Perhaps Spurrier’s best recognized shot at Tennessee during those years was his quote about the Volunteers regularly playing in the Citrus Bowl, the bowl season’s home to the SEC’s 2nd-place team.

“You can’t spell Citrus without the U and T,” jabbed Spurrier.

Heightening matters was the fact that Spurrier is originally from east Tennessee before playing his college football at Florida and winning the 1966 Heisman Trophy as a quarterback.

Not even top recruit and future Pro Football Hall of Famer Peyton Manning, who directed the Vols at quarterback from 1994-1997, could break through against the Gators.
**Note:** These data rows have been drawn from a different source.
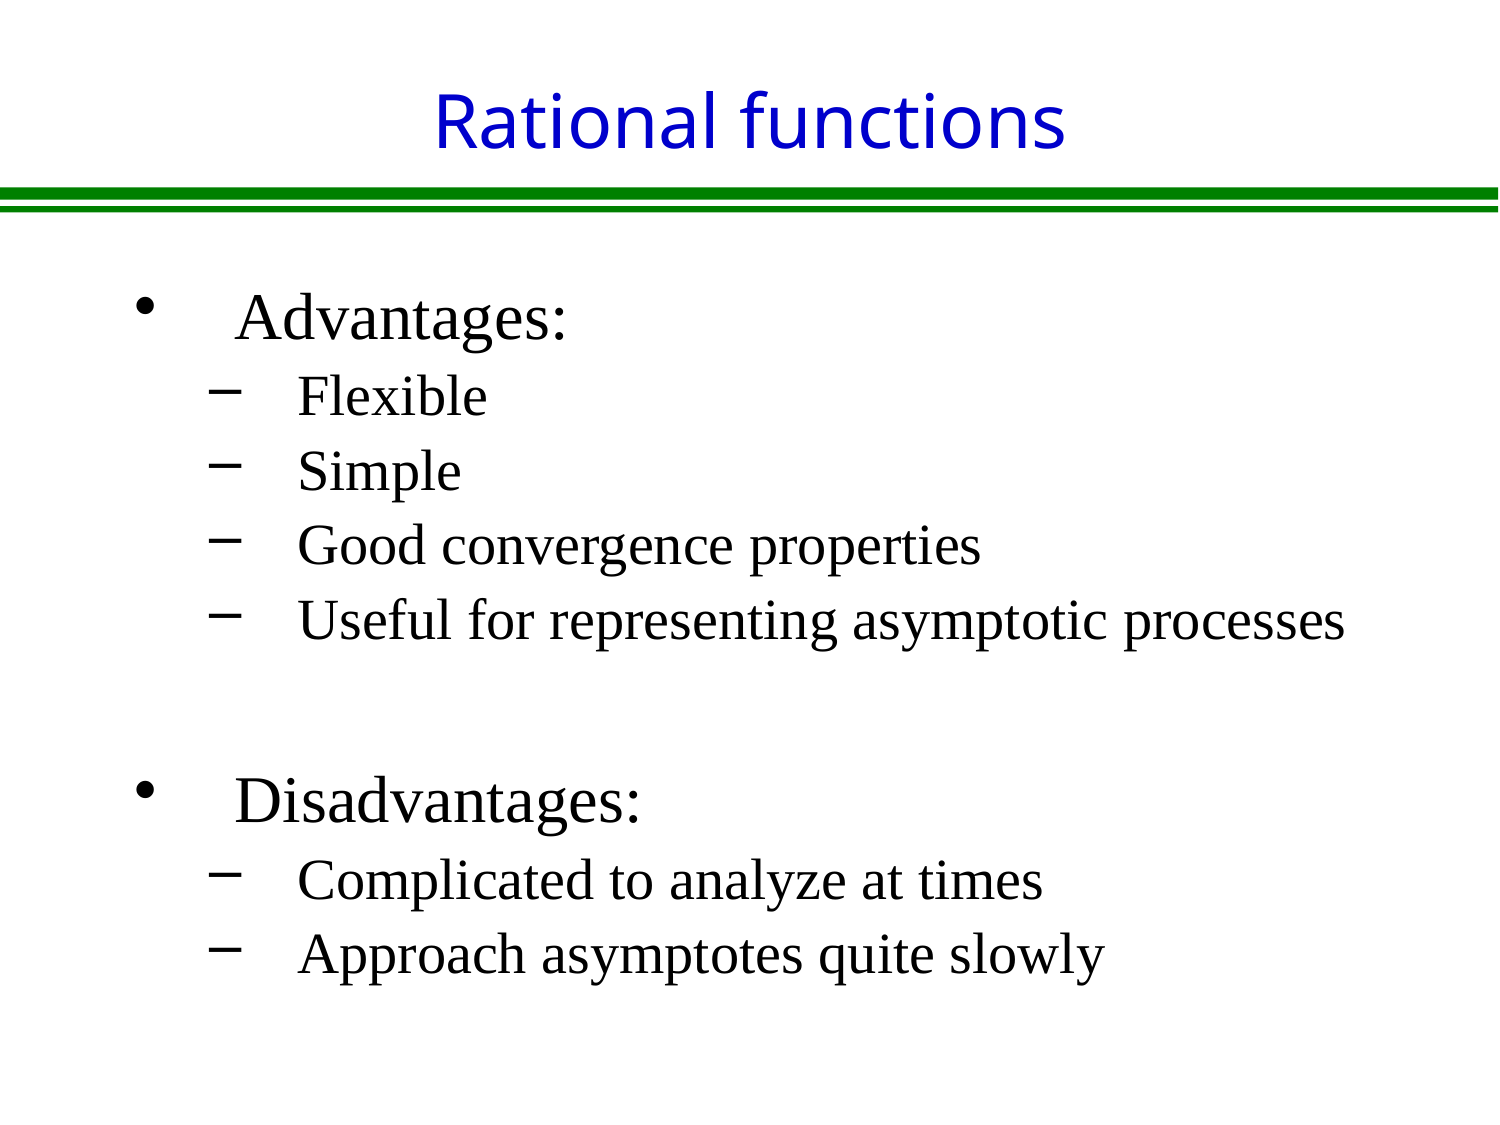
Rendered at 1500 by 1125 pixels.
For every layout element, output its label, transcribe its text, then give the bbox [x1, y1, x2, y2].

title Rational functions [112, 24, 1388, 213]
list Advantages: Flexible Simple Good convergence properties Useful for representing asymptotic processes Disadvantages: Complicated to analyze at times Approach asymptotes quite slowly [120, 274, 1388, 951]
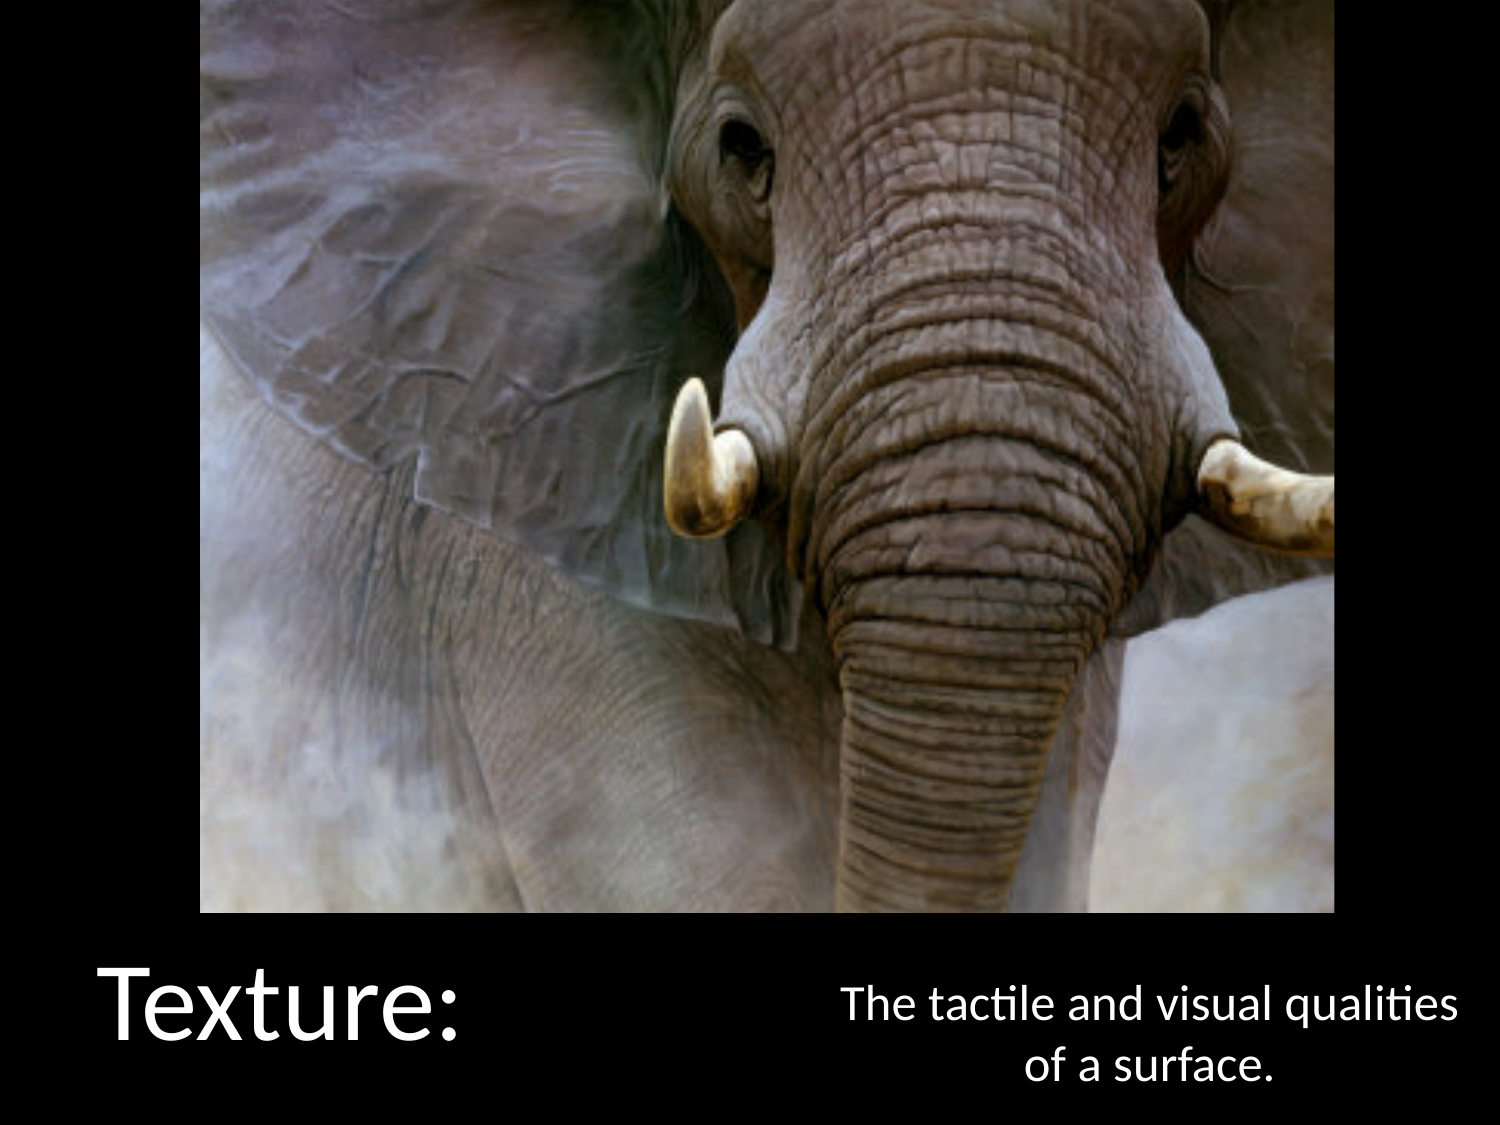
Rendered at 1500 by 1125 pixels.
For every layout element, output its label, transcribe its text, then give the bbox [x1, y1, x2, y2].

subtitle The tactile and visual qualities of a surface. [812, 962, 1488, 1100]
title Texture: [62, 912, 500, 1079]
picture [199, 0, 1335, 913]
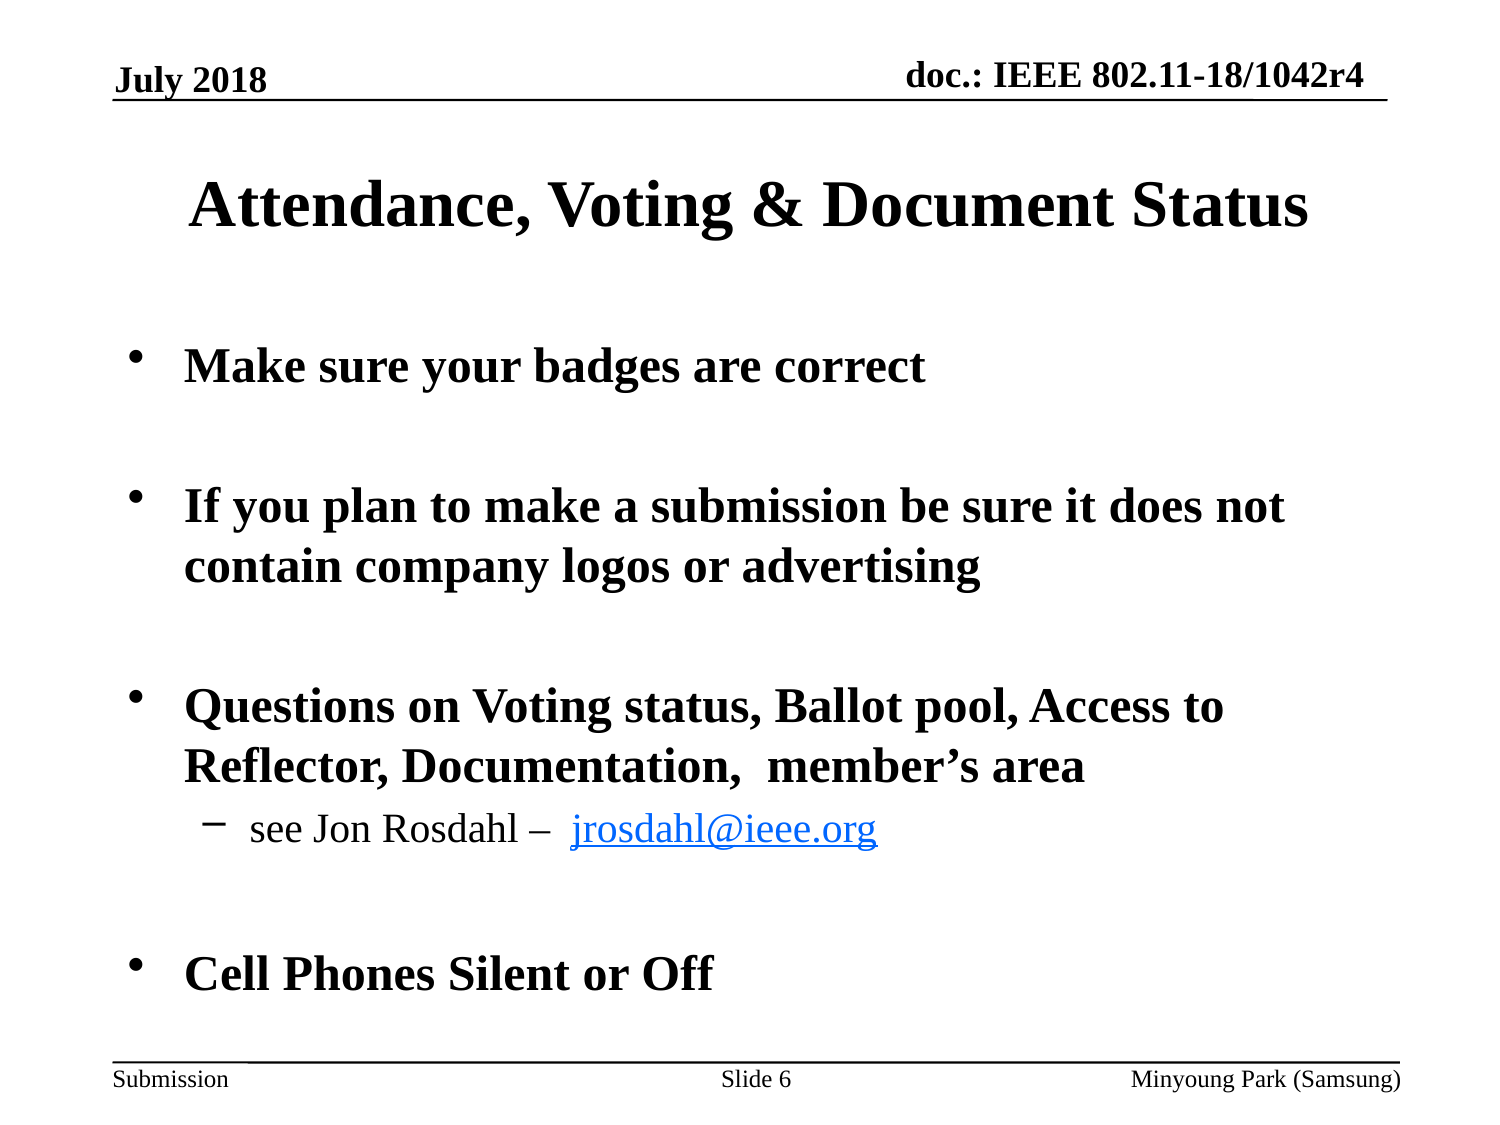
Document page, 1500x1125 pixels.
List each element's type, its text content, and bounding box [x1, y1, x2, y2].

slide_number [114, 54, 335, 101]
footer Minyoung Park (Samsung) [949, 1061, 1402, 1093]
slide_number Slide 6 [712, 1061, 800, 1093]
list Make sure your badges are correct If you plan to make a submission be sure it does not contain company logos or advertising Questions on Voting status, Ballot pool, Access to Reflector, Documentation, member’s area see Jon Rosdahl – jrosdahl@ieee.org Cell Phones Silent or Off [112, 324, 1388, 1000]
title Attendance, Voting & Document Status [112, 112, 1388, 288]
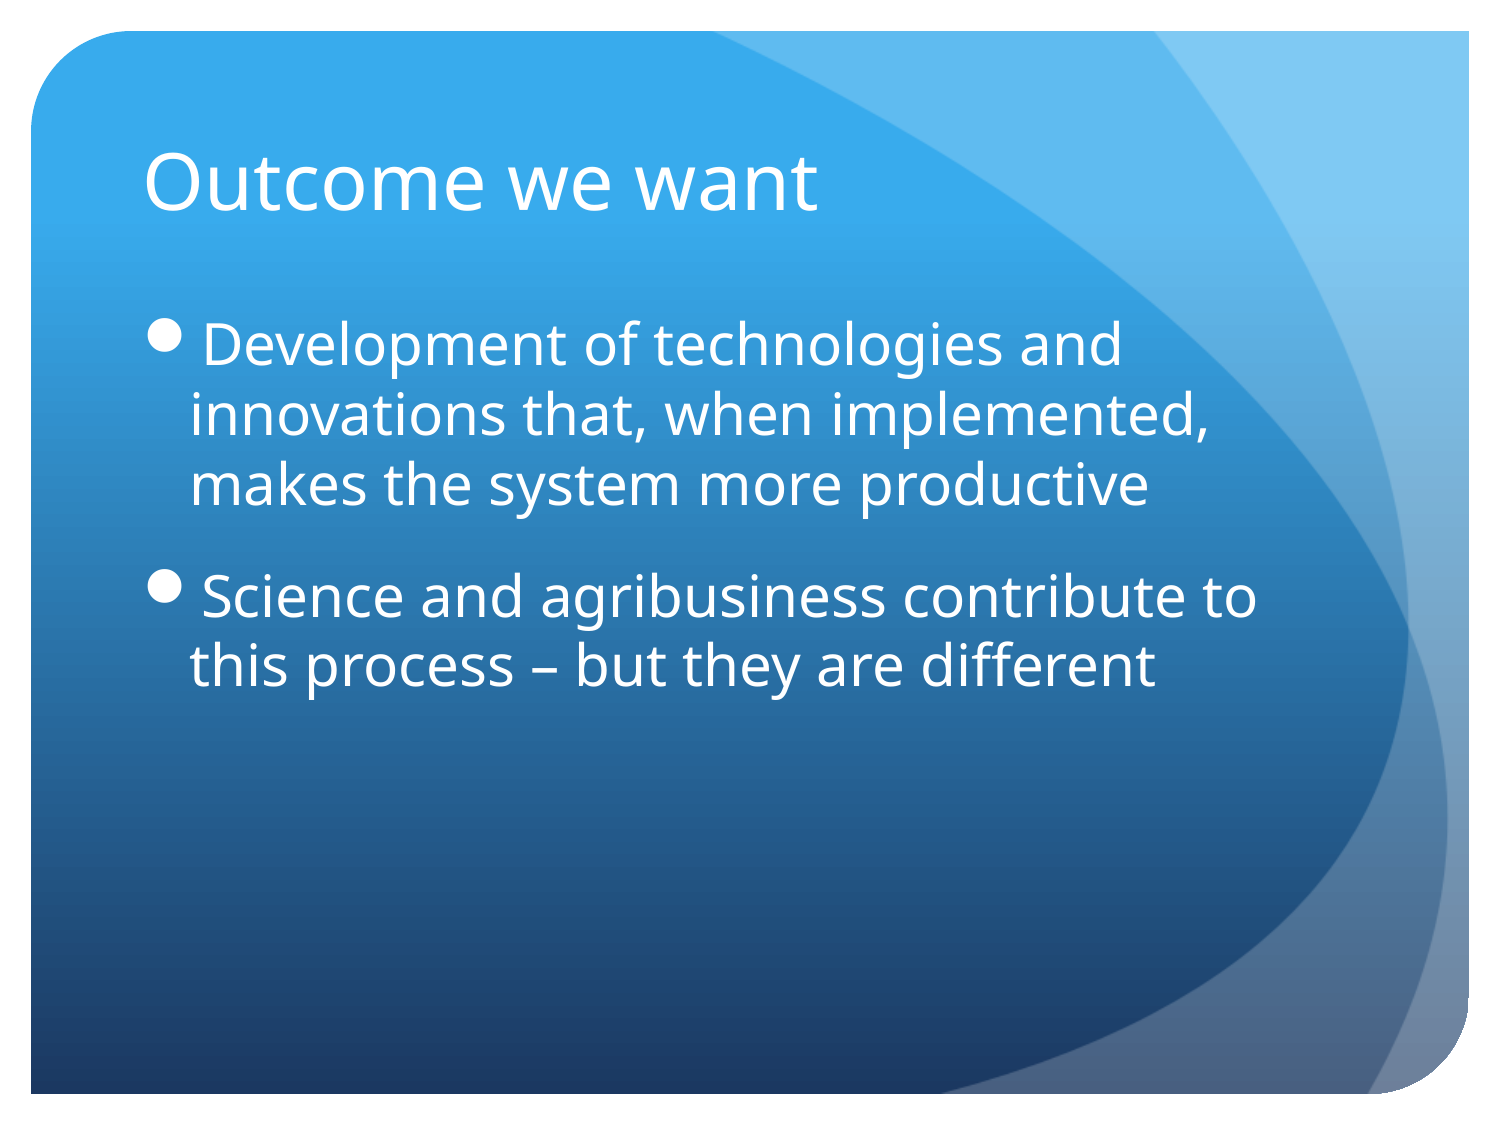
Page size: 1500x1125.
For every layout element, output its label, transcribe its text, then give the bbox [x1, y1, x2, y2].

He led Tennessee to the 1997 SEC championship during his senior year, but took his 4th loss to Florida earlier that season.

Tennessee’s HC Philip Fulmer and QB Peyton Manning couldn’t get it done against Florida in four tries together.

Tee Martin took Tennessee’s quarterback reigns in 1998 as the Vols finally knocked off the Gators in overtime in Knoxville — a win, as stated earlier, that eventually led Tennessee to the 1998 national championship.

The Florida-Tennessee rivalry ushered in the SEC’s new expansion era in the 1990s as television coverage exploded across the country. Between highly touted recruits and lofty national rankings, the rivalry was annually pointed to as the biggest September game of the season.

While it’s not #2 versus #4, Florida and Tennessee meet in Knoxville this Saturday night with both ranked in the Top 25 for the first time in many years and ESPN College Gameday in tow. That ’90s feeling is back, if only slightly.